Welcome to Old Folks Food Week, where we resurrect and celebrate the delicious dishes of yore.


Mess halls often evoke no-muss-no-fuss-no-taste food due to the restrictive requirements to properly feed an entire military outpost. That is, the food needs to be easy, fast, and cheap to produce in large quantities while only reasonably resembling an actual meal. (I could only assume it's one step up from prison cafeterias.)

Enter chipped beef, a form of pressed, salted, and dried beef sliced into thin pieces, which appeared in military cookbooks as far back as 1910. As Hormel described it, chipped beef is "an air-dried product that is similar to bresaola, but not as tasty." Damn, Hormel doesn't play, but the company did add, "it is often added to sauce or gravy and served on toast." And there it is, another feat of American ingenuity: Take subpar meat, salt it to hell to hide any inadequacies, then mask it further by dousing it with a creamed sauce.

And oh my, is it good. It is, what I and millions know colloquially, as shit on a shingle.

It's an unsavory moniker for a savory dish in which the shit is traditionally a salty combination of meat and gravy and the shingle is the cheapest starch you can scrounge up. Sometimes, the meat is so salty it needs to be soaked in warm water for 15-20 minutes, as evidenced by a recipe from the 1945 version of The Cookbook Of The United States Navy (see photo). According to the encyclopedic The Oxford Companion to American Food and Drink, chipped beef most often comes from the top or bottom round, the sirloin tip or the knuckle—all of which are leaner cuts of meat. This beef would then be brined (which gave it its saltiness), dried, and sometimes smoked. Once hardened, it would be sliced into "chips," hence.

In my household, we need not worry about bathing any over-salted beef though, because we used ground venison covered in pepper-heavy milk gravy placed atop white toast to make S.O.S., the acronym my dad used until I was old enough to hear him use the vulgarity, so basically through high school (oh sure, 18 was the age I first heard the word "shit"). In our household, S.O.S. has also been known to stand in for stew on a shingle, same old stuff, and save our stomachs. All of which are, of course, a play on the international Morse code distress signal used to request help when catastrophe is imminent. That irony was not lost on me.

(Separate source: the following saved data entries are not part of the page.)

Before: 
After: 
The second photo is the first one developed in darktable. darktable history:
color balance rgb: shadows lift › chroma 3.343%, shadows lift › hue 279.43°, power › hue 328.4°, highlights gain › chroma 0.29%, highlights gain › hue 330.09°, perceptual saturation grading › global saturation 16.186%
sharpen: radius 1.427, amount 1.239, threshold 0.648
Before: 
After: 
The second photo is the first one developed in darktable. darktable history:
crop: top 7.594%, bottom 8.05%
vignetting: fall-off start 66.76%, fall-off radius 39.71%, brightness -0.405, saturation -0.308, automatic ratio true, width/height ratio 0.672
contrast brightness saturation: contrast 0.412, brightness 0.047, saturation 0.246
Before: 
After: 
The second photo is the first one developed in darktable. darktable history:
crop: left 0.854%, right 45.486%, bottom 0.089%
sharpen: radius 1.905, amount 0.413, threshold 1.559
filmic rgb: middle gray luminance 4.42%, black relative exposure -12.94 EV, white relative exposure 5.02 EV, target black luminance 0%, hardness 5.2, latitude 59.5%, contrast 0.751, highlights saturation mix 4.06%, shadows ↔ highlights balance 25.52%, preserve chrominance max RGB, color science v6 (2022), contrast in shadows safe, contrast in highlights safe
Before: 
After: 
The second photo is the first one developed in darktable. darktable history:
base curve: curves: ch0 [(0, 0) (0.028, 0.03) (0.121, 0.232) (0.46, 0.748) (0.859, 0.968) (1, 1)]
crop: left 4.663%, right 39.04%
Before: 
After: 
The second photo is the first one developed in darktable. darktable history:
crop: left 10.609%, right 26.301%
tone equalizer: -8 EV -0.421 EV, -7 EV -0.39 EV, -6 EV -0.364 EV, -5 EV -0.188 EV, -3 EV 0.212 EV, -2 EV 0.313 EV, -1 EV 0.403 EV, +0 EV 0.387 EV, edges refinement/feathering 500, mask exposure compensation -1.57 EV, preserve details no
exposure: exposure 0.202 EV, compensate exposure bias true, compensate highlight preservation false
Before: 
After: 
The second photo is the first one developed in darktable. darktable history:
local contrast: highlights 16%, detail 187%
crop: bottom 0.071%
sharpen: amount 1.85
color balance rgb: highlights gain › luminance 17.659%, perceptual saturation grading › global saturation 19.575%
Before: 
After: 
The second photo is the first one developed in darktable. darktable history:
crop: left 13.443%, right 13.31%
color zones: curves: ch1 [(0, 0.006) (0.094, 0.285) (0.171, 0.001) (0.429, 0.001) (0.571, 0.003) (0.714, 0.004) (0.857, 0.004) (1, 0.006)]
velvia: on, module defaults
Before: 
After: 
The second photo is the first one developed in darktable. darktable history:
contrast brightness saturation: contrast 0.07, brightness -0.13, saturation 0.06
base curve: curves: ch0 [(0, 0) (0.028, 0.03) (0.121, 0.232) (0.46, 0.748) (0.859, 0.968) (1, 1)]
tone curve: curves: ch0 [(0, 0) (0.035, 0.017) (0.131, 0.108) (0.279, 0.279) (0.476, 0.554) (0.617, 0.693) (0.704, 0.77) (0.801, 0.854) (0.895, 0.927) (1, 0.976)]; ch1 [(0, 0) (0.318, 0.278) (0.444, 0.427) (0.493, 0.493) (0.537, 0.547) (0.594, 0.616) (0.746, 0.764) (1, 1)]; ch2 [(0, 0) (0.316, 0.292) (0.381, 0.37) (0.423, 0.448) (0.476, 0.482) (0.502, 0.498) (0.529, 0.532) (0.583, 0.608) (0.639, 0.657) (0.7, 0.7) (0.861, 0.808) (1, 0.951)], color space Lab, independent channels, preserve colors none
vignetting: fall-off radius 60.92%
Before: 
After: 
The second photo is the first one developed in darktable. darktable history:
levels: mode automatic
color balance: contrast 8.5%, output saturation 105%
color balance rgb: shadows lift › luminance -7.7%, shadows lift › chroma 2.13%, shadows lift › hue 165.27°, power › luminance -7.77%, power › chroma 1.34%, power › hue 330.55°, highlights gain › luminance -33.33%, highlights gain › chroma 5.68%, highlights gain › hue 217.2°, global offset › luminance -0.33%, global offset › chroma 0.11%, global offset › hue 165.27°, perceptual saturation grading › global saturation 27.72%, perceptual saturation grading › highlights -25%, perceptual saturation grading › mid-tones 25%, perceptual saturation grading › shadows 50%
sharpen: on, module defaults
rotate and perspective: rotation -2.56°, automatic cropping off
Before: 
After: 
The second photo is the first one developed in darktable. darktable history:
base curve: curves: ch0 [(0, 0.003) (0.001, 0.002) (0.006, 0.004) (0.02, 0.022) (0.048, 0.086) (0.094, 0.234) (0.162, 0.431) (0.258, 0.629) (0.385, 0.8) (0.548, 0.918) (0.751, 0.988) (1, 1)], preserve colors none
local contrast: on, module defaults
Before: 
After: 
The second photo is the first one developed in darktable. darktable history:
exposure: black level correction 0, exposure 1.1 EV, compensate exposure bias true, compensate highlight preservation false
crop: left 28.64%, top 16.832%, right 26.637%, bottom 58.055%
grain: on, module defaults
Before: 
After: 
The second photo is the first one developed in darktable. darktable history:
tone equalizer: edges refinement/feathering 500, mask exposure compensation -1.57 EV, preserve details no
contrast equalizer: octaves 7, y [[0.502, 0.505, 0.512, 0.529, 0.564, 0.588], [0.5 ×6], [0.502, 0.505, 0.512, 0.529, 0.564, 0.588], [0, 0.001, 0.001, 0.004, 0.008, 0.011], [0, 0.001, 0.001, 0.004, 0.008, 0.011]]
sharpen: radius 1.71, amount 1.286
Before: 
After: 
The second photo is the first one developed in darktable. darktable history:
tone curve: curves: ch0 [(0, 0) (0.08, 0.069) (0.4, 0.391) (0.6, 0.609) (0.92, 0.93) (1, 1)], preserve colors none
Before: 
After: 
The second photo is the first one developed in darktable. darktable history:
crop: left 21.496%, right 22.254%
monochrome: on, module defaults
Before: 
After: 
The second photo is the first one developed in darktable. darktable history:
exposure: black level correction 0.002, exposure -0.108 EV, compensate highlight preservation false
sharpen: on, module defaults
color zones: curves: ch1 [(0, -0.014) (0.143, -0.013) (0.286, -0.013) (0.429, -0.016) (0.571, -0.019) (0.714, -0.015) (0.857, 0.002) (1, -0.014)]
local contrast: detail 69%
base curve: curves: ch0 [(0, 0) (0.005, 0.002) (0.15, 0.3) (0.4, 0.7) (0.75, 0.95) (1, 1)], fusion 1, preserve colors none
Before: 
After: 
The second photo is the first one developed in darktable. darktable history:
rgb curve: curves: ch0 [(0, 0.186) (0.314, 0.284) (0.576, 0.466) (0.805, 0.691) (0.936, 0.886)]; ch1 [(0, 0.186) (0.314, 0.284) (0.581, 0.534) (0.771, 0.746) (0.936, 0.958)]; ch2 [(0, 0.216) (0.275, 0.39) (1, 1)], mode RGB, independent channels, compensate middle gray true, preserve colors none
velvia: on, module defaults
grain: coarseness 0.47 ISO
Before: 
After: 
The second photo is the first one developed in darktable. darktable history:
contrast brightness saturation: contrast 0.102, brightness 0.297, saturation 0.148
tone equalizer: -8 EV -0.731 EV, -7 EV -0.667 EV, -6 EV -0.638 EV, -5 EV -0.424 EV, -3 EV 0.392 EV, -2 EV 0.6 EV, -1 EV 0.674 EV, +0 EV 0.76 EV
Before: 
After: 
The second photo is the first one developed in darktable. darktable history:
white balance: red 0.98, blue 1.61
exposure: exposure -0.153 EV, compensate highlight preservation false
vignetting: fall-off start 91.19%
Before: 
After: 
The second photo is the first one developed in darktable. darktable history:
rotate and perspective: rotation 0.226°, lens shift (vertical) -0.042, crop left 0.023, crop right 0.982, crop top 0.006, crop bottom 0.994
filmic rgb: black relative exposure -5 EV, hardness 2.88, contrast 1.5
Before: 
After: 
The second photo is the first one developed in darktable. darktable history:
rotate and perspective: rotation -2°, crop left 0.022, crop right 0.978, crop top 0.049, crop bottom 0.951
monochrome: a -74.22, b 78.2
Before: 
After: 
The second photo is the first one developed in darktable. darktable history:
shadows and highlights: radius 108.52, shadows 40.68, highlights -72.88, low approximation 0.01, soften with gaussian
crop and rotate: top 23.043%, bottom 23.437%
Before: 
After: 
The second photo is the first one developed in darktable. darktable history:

But I grew to love it. Shit on a shingle was a holdover from my father who never served in any military branch but did grow up in a 12-person household often strapped for cash, and equally reliant on reasonably cheap and fast-to-make food for a large brood. Like many blue-collar foods, the dish has now morphed from sustenance to nostalgia, and it's become comfort food for both of us. (Heck, you can even buy it ready-made frozen in a box.) I find it particularly amusing to see this utilitarian dish made sexy and bougie in glossy gourmet magazines. A year-long stint in Philadelphia revealed to me an alternative history in which it's a regional breakfast staple. Men's Health focused on the food's breakfast appeal, touting it as the "best hangover meal you'll eat." (I can vouch for its ability to curb the sort of salt craving that drinking can induce even if it doesn't actually cure anything.) Interestingly enough, it was Men's Health and not Saveur that dressed the recipe up with sourdough, while the latter publication reprinted the 1945 recipe.

As someone who grew up on this dish, I'm delighted to see it make a modest comeback in some culinary circles. It's a poor man's biscuit and sausage gravy, and an even poorer man's Eggs Hollandaise. Like those dishes, creamed chipped beef, checks off the boxes for salted meats ✓, creamed sauce ✓, a breaded base ✓, morning delight ✓. Yeah, I'd eat that shit any day.